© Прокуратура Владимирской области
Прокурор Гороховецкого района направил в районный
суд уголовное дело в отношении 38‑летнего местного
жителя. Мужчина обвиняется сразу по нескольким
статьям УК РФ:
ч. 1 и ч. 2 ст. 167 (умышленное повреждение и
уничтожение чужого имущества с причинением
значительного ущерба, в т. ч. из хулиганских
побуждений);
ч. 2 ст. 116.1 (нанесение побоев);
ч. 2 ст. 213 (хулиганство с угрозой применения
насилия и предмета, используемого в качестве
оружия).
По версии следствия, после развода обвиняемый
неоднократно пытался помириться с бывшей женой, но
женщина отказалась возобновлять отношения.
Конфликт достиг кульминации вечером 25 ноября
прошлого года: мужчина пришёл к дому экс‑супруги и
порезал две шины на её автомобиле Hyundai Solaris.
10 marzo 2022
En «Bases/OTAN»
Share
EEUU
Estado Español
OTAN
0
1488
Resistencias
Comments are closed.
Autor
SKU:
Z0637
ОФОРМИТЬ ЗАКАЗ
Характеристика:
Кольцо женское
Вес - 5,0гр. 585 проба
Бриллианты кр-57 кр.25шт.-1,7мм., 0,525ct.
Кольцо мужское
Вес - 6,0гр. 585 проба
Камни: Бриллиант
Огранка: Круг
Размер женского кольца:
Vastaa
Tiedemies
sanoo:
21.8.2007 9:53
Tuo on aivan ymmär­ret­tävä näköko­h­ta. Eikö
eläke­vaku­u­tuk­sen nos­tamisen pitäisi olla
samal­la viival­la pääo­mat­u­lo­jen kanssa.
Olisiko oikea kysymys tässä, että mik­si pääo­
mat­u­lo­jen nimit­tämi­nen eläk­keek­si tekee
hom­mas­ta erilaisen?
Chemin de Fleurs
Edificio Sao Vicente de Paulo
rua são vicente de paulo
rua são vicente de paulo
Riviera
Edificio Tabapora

### Task instructions
Write out the material once more so that every line matches exactly.

### Problem solution
© Прокуратура Владимирской области
Прокурор Гороховецкого района направил в районный
суд уголовное дело в отношении 38‑летнего местного
жителя. Мужчина обвиняется сразу по нескольким
статьям УК РФ:
ч. 1 и ч. 2 ст. 167 (умышленное повреждение и
уничтожение чужого имущества с причинением
значительного ущерба, в т. ч. из хулиганских
побуждений);
ч. 2 ст. 116.1 (нанесение побоев);
ч. 2 ст. 213 (хулиганство с угрозой применения
насилия и предмета, используемого в качестве
оружия).
По версии следствия, после развода обвиняемый
неоднократно пытался помириться с бывшей женой, но
женщина отказалась возобновлять отношения.
Конфликт достиг кульминации вечером 25 ноября
прошлого года: мужчина пришёл к дому экс‑супруги и
порезал две шины на её автомобиле Hyundai Solaris.
10 marzo 2022
En «Bases/OTAN»
Share
EEUU
Estado Español
OTAN
0
1488
Resistencias
Comments are closed.
Autor
SKU:
Z0637
ОФОРМИТЬ ЗАКАЗ
Характеристика:
Кольцо женское
Вес - 5,0гр. 585 проба
Бриллианты кр-57 кр.25шт.-1,7мм., 0,525ct.
Кольцо мужское
Вес - 6,0гр. 585 проба
Камни: Бриллиант
Огранка: Круг
Размер женского кольца:
Vastaa
Tiedemies
sanoo:
21.8.2007 9:53
Tuo on aivan ymmär­ret­tävä näköko­h­ta. Eikö
eläke­vaku­u­tuk­sen nos­tamisen pitäisi olla
samal­la viival­la pääo­mat­u­lo­jen kanssa.
Olisiko oikea kysymys tässä, että mik­si pääo­
mat­u­lo­jen nimit­tämi­nen eläk­keek­si tekee
hom­mas­ta erilaisen?
Chemin de Fleurs
Edificio Sao Vicente de Paulo
rua são vicente de paulo
rua são vicente de paulo
Riviera
Edificio Tabapora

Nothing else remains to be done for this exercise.